[Exercise tasks]
1. Answer these questions using the article on San Diego podcasts below:
(a) How many applications did the call for proposals for KPBS Explore bring in?
(b) What share of Americans over the age of 12 say they've listened to a podcast?
(c) Which public broadcaster repackaged the Incoming podcasts?
2. In the article on San Diego podcasts below, why does Hudnall say podcasts appeal to listeners? Answer in one to three sentences.
3. For each statement, say yes or no to whether it agrees with the article on San Diego podcasts below, and quote the words that decide it.
(a) Serial ran for 12 episodes.
(b) Each of the three chosen KPBS Explore podcasts will get its own $30,000.
(c) The Incoming stories were recorded only in the studio.

[Passage to read]
--- Start ---

The Age of Podcasting
San Diego podcasters want your ear
Illustration by Kristina Micotti
Need-To-Know Local Podcasts
The station offers several channels, including the daily Midday Edition, weekly KPBS Roundtable, and collaborative works like the veterans series Incoming.
The Kept Faith
The second oldest and longest running San Diego sports podcast talks ball games, field goals, and more, with guests like ESPN Magazine vet Molly Knight.
San Diego BeerTalk Radio
San Diego’s craft beer scene has a platform for interviews with everyone from local brewery owners to bartenders to homebrewers.
San Diego Opera
Hosted by the Opera's director of education and outreach, this podcast is a mix of music and musings, and carries the tagline “give us 15 minutes a week, we’ll give you the operatic world!”
Justin Hudnall’s voice is smooth and calm as he introduces San Diego war veterans telling deeply personal stories of their figurative and literal homecomings in the podcast series Incoming. The stories were recorded on stage and in the studio, but they have the closeness and clarity of two friends engaged in a tough conversation.
An outgrowth of a veterans’ writing workshop by Hudnall’s So Say We All literacy and performing arts collective, the podcasts were repackaged for the modern masses by public broadcaster KPBS.
Incoming is just one of many new San Diego–born podcasts. They represent the frontier in on-demand media: serialized, specialized audio content streaming directly from your computer, tablet, or smartphone when you want it. It’s radio for the digital age.
Podcasts’ pared-down quality is part of the appeal, Hudnall says: “It’s like the antidote to overstimulation. Someone talking directly into your ear? There’s nothing more intimate.”
Creating a podcast can be as simple as speaking into a microphone and making the audio file available on the Internet. But as more voices enter the marketplace, the bar on quality is being raised. Serial, a 12-episode spin-off of This American Life that investigated a 1999 murder case, broke iTunes listenership last year when it hit the 5-million mark.
Celebrities from Alec Baldwin to Ricky Gervais have found podcasts to be an unrivaled medium for storytelling. Obama even made an appearance this year on comedian Marc Maron's podcast WTF.
Locally, you can catch up on the latest from the San Diego Zoo, the San Diego Padres, and even the San Diego Opera through podcast apps.
The Pew Research Center reports the audience for podcasting has shown steady growth in the past two years. Some 33 percent of Americans over the age of 12 say they’ve listened to a podcast.
“I think we’re going to see a flood of content before the audience is there,” Hudnall says. “The age of podcasting we’re in, people are making something they love and hoping to God someone likes it and listens to it.”
KPBS director of programming John Decker knows the power of podcasts and the growing interest. A call for proposals for KPBS Explore yielded 70 applications. The three selected podcasts will split a budget of $30,000 for six episodes, set to air in mid-2016.
“There are a lot of amateurs out there,” Decker says. “We want people who know what they’re doing. We’re going to tell a good story in a meaningful way.”

--- End ---

[Source records]
--- Start ---

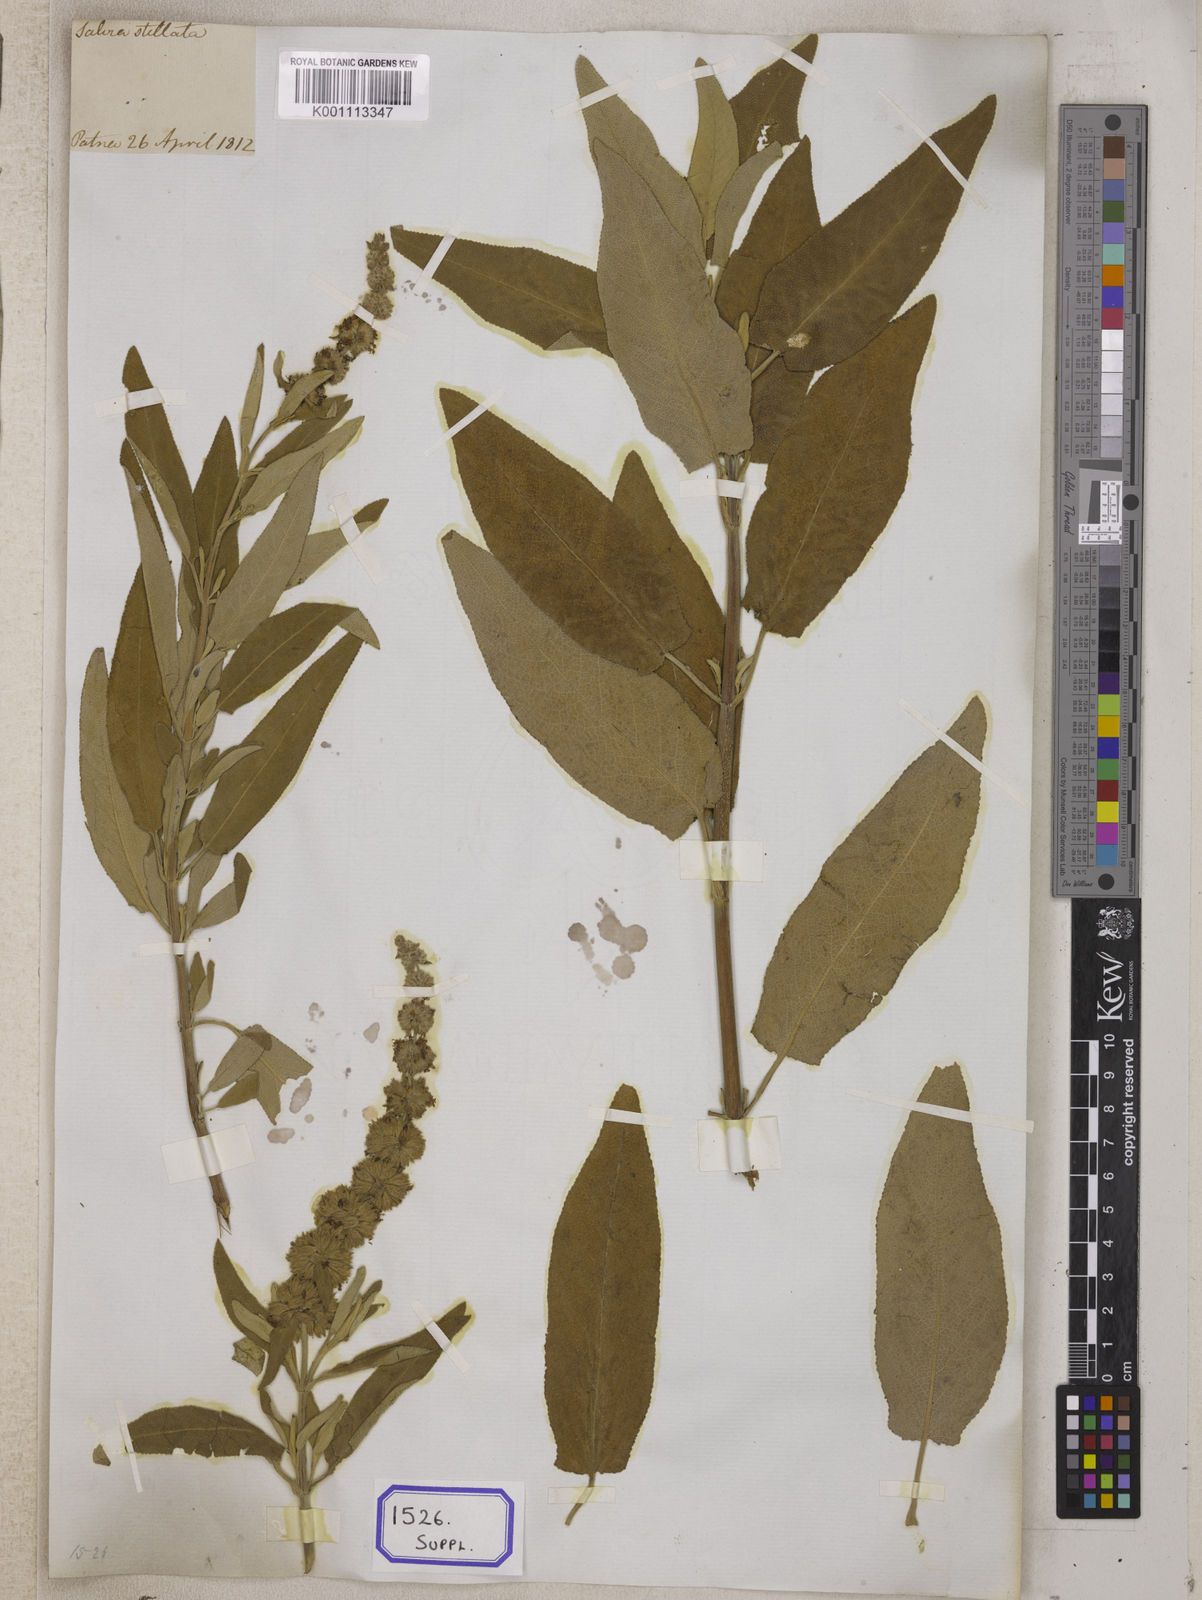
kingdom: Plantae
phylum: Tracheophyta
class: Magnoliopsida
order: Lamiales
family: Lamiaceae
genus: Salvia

--- End ---
--- Start ---

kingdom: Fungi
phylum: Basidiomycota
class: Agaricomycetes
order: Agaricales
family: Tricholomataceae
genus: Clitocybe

--- End ---

[Problem solutions]
1.
(a) 70 applications.
(b) 33 percent.
(c) KPBS.

2. Hudnall says their pared-down quality is part of the appeal, because a podcast works like an antidote to overstimulation. To him, nothing is more intimate than someone talking directly into your ear.

3.
(a) Yes: "Serial, a 12-episode spin-off of This American Life"
(b) No: "The three selected podcasts will split a budget of $30,000 for six episodes"
(c) No: "The stories were recorded on stage and in the studio"